Trying to regroup

Trying to regroup from a scary incident that marred an absolutely magical trip to Napa.

My arm continued to swell in Napa, to the point that by Saturday morning, my right wrist bone had disappeared and my forearm rivaled Popeye’s. Only a very small percentage of those who have breast cancer surgeries will develop lymphedema. It looks like I may qualify for this group.

What is it?

Well, the surgeon removes several lymph nodes to see if the cancer has spread, thus compromising your lymphatic system. Forever. For some, there are no long-term repercussions. For others, fluid pools in places such as your breast, arm, hand and fingers. It is “incurable, painful and sometimes leads to complications.” Flying can trigger it.

Yesterday morning, I was freaking out and called the doctor to see if there were any preventative measures prior to boarding the plane to return home. The on-call oncologist told me not to get on the plane and to go to a local emergency room for an ultrasound, as there was danger I could have a blood clot. Huh? Not exactly news I wanted to hear. I wanted to come home. He emphatically stated that he did not recommend that I do that but, if I did to go straight to Urgent Care from the airport. Do not pass go. Do not collect $100.

It was not the most comforting of phone calls.
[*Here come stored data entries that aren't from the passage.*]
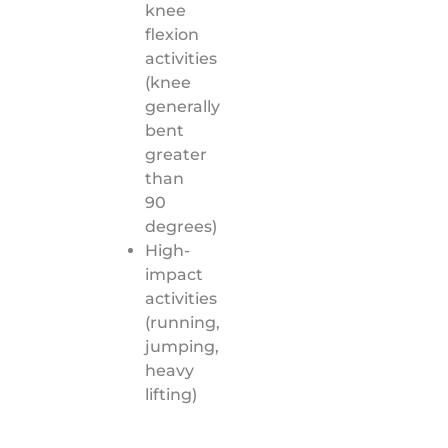
knee
flexion
activities
(knee
generally
bent
greater
than
90
degrees)
High-
impact
activities
(running,
jumping,
heavy
lifting)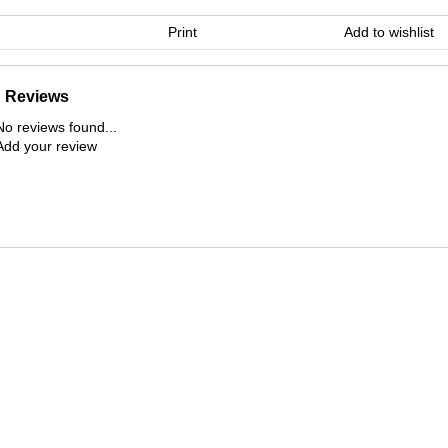
Print
Add to wishlist
Reviews
No reviews found...
Add your review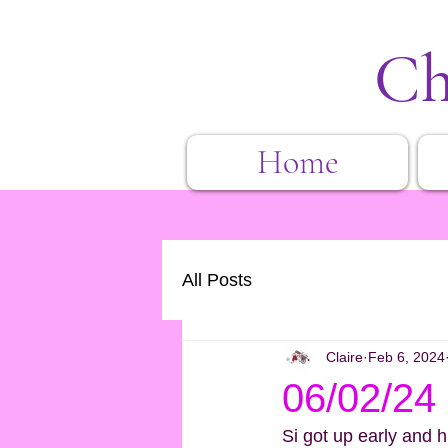
Ch
Home
All Posts
Claire
Feb 6, 2024
06/02/24
Si got up early and hi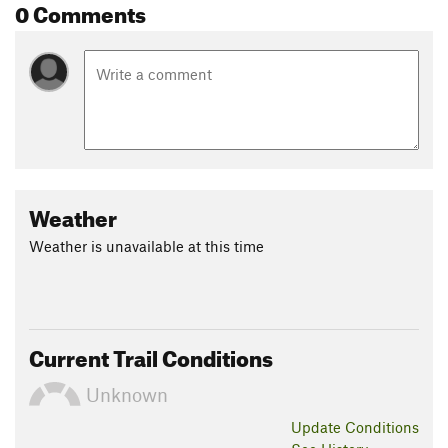
0 Comments
Weather
Weather is unavailable at this time
Current Trail Conditions
Unknown
Update
Conditions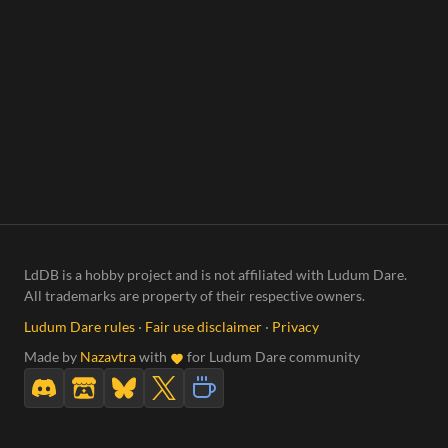
LdDB is a hobby project and is not affiliated with Ludum Dare.
All trademarks are property of their respective owners.
Ludum Dare rules
·
Fair use disclaimer
·
Privacy
Made by
Nazavtra
with
for Ludum Dare community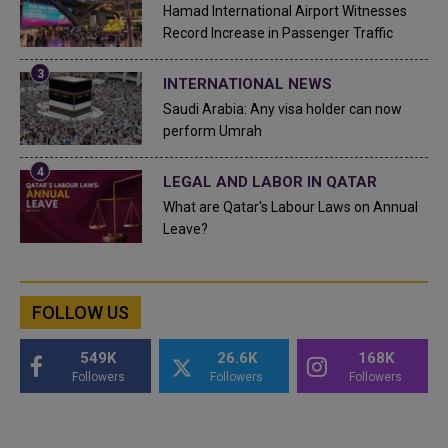
Hamad International Airport Witnesses
Record Increase in Passenger Traffic
INTERNATIONAL NEWS
Saudi Arabia: Any visa holder can now
perform Umrah
LEGAL AND LABOR IN QATAR
What are Qatar's Labour Laws on Annual
Leave?
FOLLOW US
549K
26.6K
168K
Followers
Followers
Followers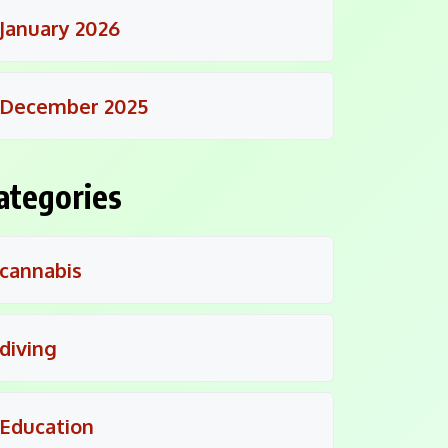
January 2026
December 2025
ategories
cannabis
diving
Education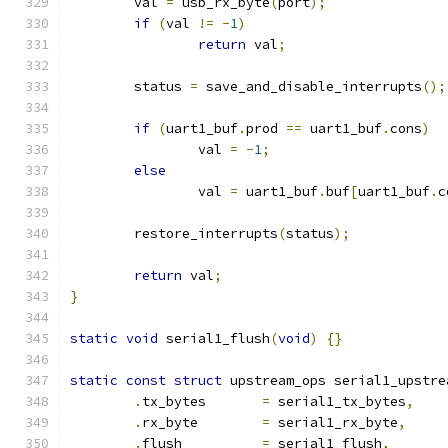
	val 
=
 usb_rx_byte
(
port
);
if
(
val 
!=
-
1
)
return
 val
;
	status 
=
 save_and_disable_interrupts
();
if
(
uart1_buf
.
prod 
==
 uart1_buf
.
cons
)
		val 
=
-
1
;
else
		val 
=
 uart1_buf
.
buf
[
uart1_buf
.
c
	restore_interrupts
(
status
);
return
 val
;
}
static
void
 serial1_flush
(
void
)
{}
static
const
struct
 upstream_ops serial1_upstre
.
tx_bytes	
=
 serial1_tx_bytes
,
.
rx_byte	
=
 serial1_rx_byte
,
.
flush		
=
 serial1_flush
,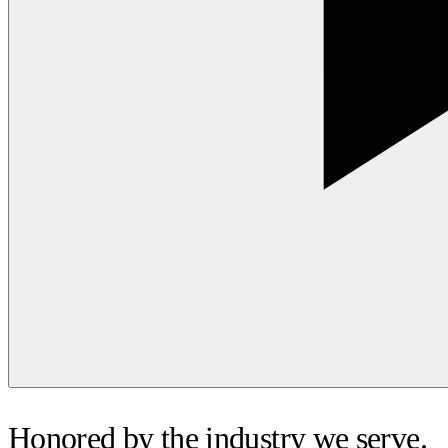
Honored by the industry we serve.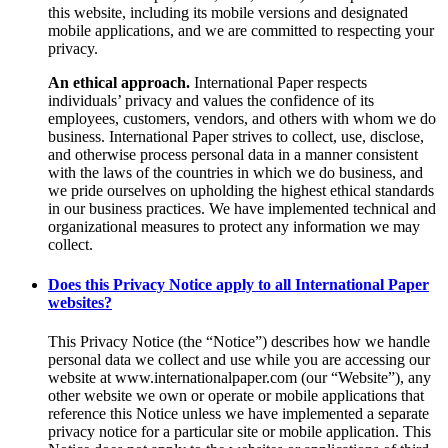
this website, including its mobile versions and designated
mobile applications, and we are committed to respecting your
privacy.
An ethical approach.
International Paper respects
individuals’ privacy and values the confidence of its
employees, customers, vendors, and others with whom we do
business. International Paper strives to collect, use, disclose,
and otherwise process personal data in a manner consistent
with the laws of the countries in which we do business, and
we pride ourselves on upholding the highest ethical standards
in our business practices. We have implemented technical and
organizational measures to protect any information we may
collect.
Does this Privacy Notice apply to all International Paper
websites?
This Privacy Notice (the “Notice”) describes how we handle
personal data we collect and use while you are accessing our
website at www.internationalpaper.com (our “Website”), any
other website we own or operate or mobile applications that
reference this Notice unless we have implemented a separate
privacy notice for a particular site or mobile application. This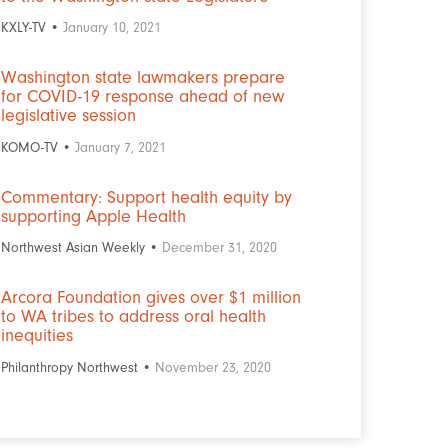
KXLY-TV •
January 10, 2021
Washington state lawmakers prepare
for COVID-19 response ahead of new
legislative session
KOMO-TV •
January 7, 2021
Commentary: Support health equity by
supporting Apple Health
Northwest Asian Weekly •
December 31, 2020
Arcora Foundation gives over $1 million
to WA tribes to address oral health
inequities
Philanthropy Northwest •
November 23, 2020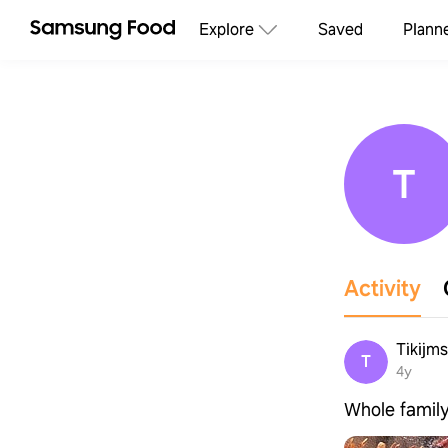
Explore
Saved
Plann
T
Activity
Tikijm
T
4y
Whole family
The entire flight home was dominated by thoughts of having an aneurysm on the plane. Comas, brain damage, heart damage, death: you name it. Nobody mentioned the threat of blood clots from lymphedema.

The Lymphedema Association says you can NEVER do a lot of things like: get blood pressure taken on that arm, have blood drawn, get cut or scratched, get a bug bite : love this one, what do I do here? “Excuse me Mr. Bee, can you please sting my left arm instead?”, NEVER lift more than 15 pounds, avoid alcohol, don’t go in a sauna or hot tub, etc, etc.

The most troubling aspect is the potential of having to wear an extremely uncomfortable sleeve each and every time I exercise and fly or if it worsens, all the time. And, the lymphedema specialist I met back in March told me that wearing the sleeve during flying may or may not help. Nobody seems to have any true statistics.

Well, I wore the custom-fitted sleeve for most of the flight to Utah in May. It was painfully uncomfortable, not to mention hideously ugly. Imagine orthopedic hose from knuckle to shoulder. Not exactly what I’d like to wear as I teach yoga or workout myself. It would be one thing if I lived in Alaska and was always in long sleeves! How is that going to work for me as a yoga teacher in sunny San Diego?

The doctor yesterday also told me that until the swelling is completely gone that I couldn’t teach, much less practice, in the heat where I teach about half of my classes. So, there is a real impact on my career here.

I was really feeling optimistic and positive. My last chemo is this week. There is a light at the end of the tunnel. Many of the side-effects I’ve endured will disappear by next month. Imagine: hair! energy! regular workouts! fiber!

Now, I feel angry, upset, devastated at how this could impact me long-term. I’m sure I’ll reach a place where I’m able to feel positive and overcome it. But, I’m not there yet.